Пришел конец зимней охоте. Завеснило в тайге. Завеснило и на душе молодого охотника. Вот уже и лед на Онье отъело от берегов, наступили весенние распары и покатились, понеслись с гор ручьи. Оголилась могила Фаефана Кондратьевича и сразу протянулась, взялась на ней и засветилась зеленая травка. И думал Култыш: это скрытая от людей, душа родного человека оттаивала и прорастала травою.
Потерял Култыш сон. Отчего — и сам не знает. Нет ему покоя. Выбежит ночью из избушки, ринется в лес, проваливаясь в рыхлом снегу, без одежды бродит там, оглаживая рукой клейкие вершинки пихт, — ищет успокоения и не находит. Даже в лесу не находит.
Как-то пробродив до самого утра, Култыш и понял, все понял и заорал на весь лес:
— Клавдия! Я приду! Я скоро! Погоди до стародубов!
По годам, по виду Култыш — мужик, а остался все тем же вроде не от мира сего парнишкой. Хотел он, непременно хотел идти сватать Клавдию с цветками стародубами. Они зацветают вслед за подснежниками и медуницами — эти яркожелтые, с горящими углями в середине цветы, И чем больше они сохнут, тем шибче пахнут.
У Изыбаша стародубы появлялись прежде всего на том угоре, где покоился отец. Каждый день прибегал туда Култыш и смотрел на царственно пышные всходы. Зажали они в тугой зеленой щепоти цветок и не выпускали. Подгонял их Култыш: «Ну, быстрее, быстрее!» Считал, что мало им тепла от вешнего солнца, опускался на колени и дышал на каждый стебелек.
А весна все размашистей шагала по тайге. Гнала друг за другом удалые, недолговечные ручьи. Распустила шишки вербача, завесила сережками березник и ольховник, прибавила звону птичьим голосам, одурманила хмельным воздухом, перепоила всех допьяна.
Набух, вспучился, посерел лед па Онье.
И в тот день, когда вспыхнул на угоре и засветился первый в нынешнюю весну стародуб, охнула, зашумела и сломалась река.

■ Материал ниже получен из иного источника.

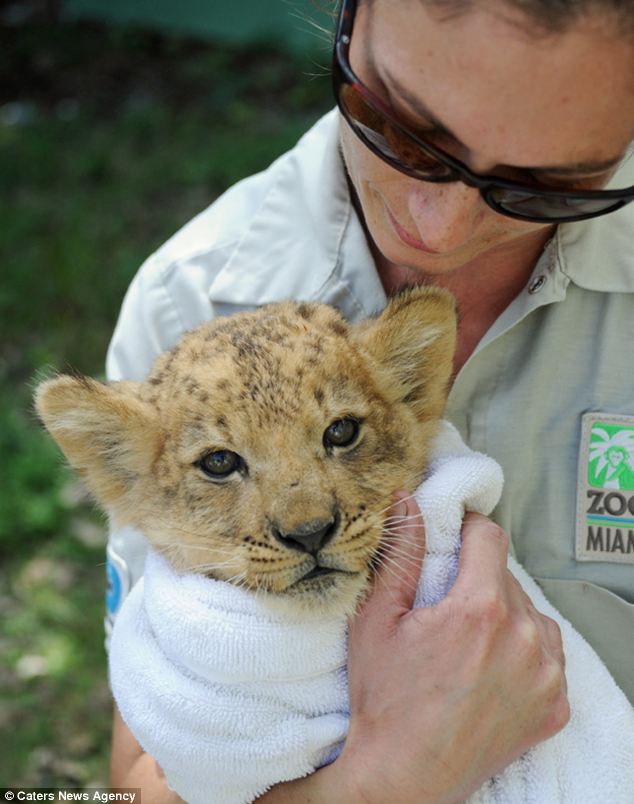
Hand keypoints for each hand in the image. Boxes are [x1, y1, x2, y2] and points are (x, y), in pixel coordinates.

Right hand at [337, 493, 568, 803]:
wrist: (405, 776)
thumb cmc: (384, 698)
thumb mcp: (376, 619)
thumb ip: (399, 554)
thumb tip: (407, 500)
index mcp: (479, 609)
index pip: (489, 537)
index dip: (467, 531)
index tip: (453, 541)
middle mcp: (525, 637)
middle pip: (507, 577)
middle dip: (478, 578)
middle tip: (446, 605)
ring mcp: (546, 675)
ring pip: (532, 613)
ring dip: (505, 614)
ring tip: (468, 640)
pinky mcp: (555, 705)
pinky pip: (548, 654)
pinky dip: (525, 651)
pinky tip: (491, 667)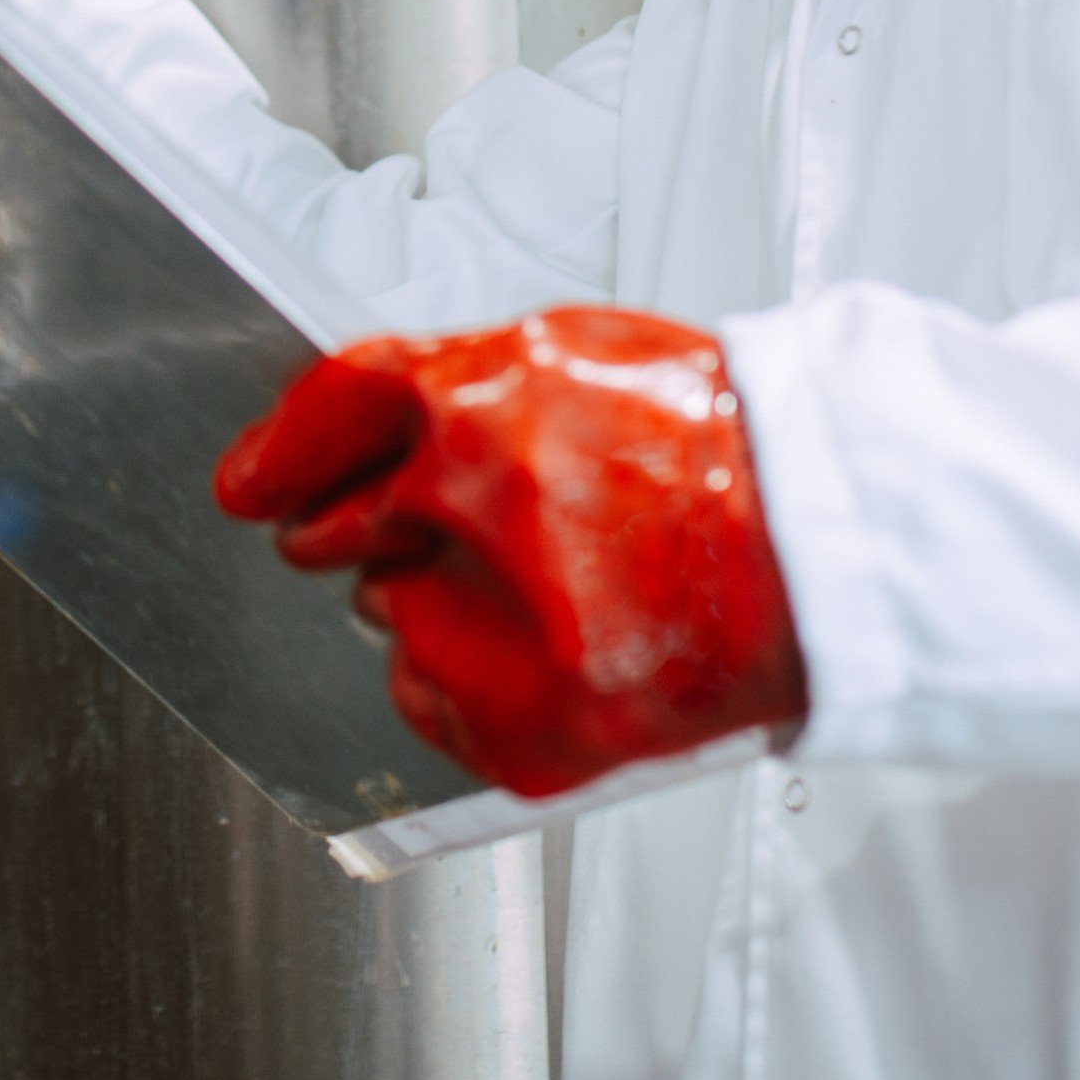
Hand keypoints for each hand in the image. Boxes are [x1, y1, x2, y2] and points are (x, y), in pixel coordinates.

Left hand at [212, 306, 806, 797]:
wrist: (828, 552)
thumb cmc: (722, 450)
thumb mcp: (581, 355)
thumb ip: (458, 381)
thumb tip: (354, 424)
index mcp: (492, 402)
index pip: (338, 408)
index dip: (283, 445)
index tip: (251, 481)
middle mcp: (480, 509)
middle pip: (340, 525)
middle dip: (362, 525)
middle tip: (445, 533)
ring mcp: (500, 629)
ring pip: (387, 613)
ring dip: (434, 603)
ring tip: (557, 586)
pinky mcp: (523, 724)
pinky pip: (427, 699)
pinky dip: (466, 682)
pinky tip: (553, 648)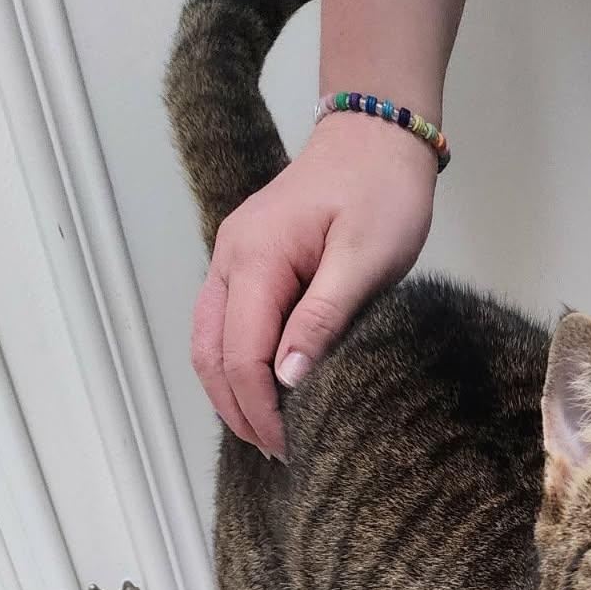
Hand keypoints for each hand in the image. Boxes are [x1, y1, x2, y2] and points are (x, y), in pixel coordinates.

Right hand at [191, 113, 437, 457]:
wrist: (375, 136)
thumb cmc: (381, 192)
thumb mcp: (365, 259)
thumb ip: (324, 318)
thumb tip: (286, 378)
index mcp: (257, 259)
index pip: (241, 356)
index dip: (261, 410)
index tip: (292, 447)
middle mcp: (230, 259)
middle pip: (211, 355)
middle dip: (238, 411)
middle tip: (278, 454)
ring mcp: (232, 260)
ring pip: (209, 343)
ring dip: (230, 394)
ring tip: (268, 434)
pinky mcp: (246, 264)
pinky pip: (224, 326)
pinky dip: (236, 366)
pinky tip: (266, 393)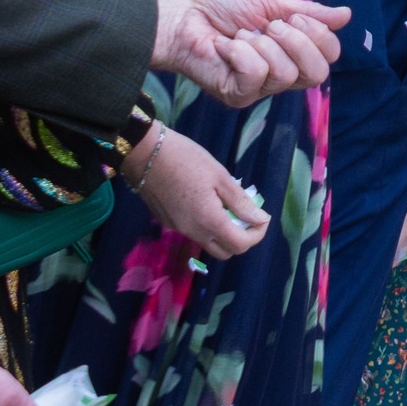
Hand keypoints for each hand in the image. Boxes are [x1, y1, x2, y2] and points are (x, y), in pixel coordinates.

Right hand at [125, 127, 269, 258]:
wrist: (144, 154)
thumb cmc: (187, 159)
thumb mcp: (220, 176)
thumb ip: (240, 202)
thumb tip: (260, 219)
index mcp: (208, 220)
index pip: (239, 245)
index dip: (257, 235)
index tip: (262, 217)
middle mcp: (192, 231)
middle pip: (224, 251)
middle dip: (242, 238)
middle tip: (248, 214)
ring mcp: (177, 228)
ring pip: (208, 243)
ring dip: (224, 233)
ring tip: (230, 206)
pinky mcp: (168, 222)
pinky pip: (194, 233)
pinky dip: (208, 225)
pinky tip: (209, 202)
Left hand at [153, 0, 348, 104]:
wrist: (185, 18)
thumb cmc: (223, 10)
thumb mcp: (272, 4)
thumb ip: (309, 13)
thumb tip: (347, 15)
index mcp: (294, 53)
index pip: (330, 56)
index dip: (319, 35)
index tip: (293, 17)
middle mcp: (283, 75)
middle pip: (318, 73)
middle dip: (298, 43)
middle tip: (272, 28)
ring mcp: (261, 88)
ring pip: (285, 73)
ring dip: (261, 44)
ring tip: (240, 36)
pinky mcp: (239, 95)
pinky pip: (256, 74)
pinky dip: (239, 52)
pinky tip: (225, 47)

Схватил Култыш стародуб и понес его своей невесте под рубахой, а за плечами мешок, полный соболиных, беличьих и куньих шкурок. Всю завалит, с ног до головы свою невесту мехами Култыш, а в волосы ей вплетет он солнышко!
Пусть горит!
Пусть все знают — тайга женит своего сына!
Амос не дарил Клавдии ни цветов, ни мехов. Он поступил по-обычному: подпоил Троху и высватал его дочь.
В тот особенно неспокойный день, когда Онья, всю зиму копившая силу подо льдом, со скрежетом и гулом раскалывала камни, валила, как былинки, прибрежные деревья, в Вырубах началась степенная старообрядческая свадьба, на которой много пили, еще больше занимались иконоцелованием, молились, кудесничали и шушукались.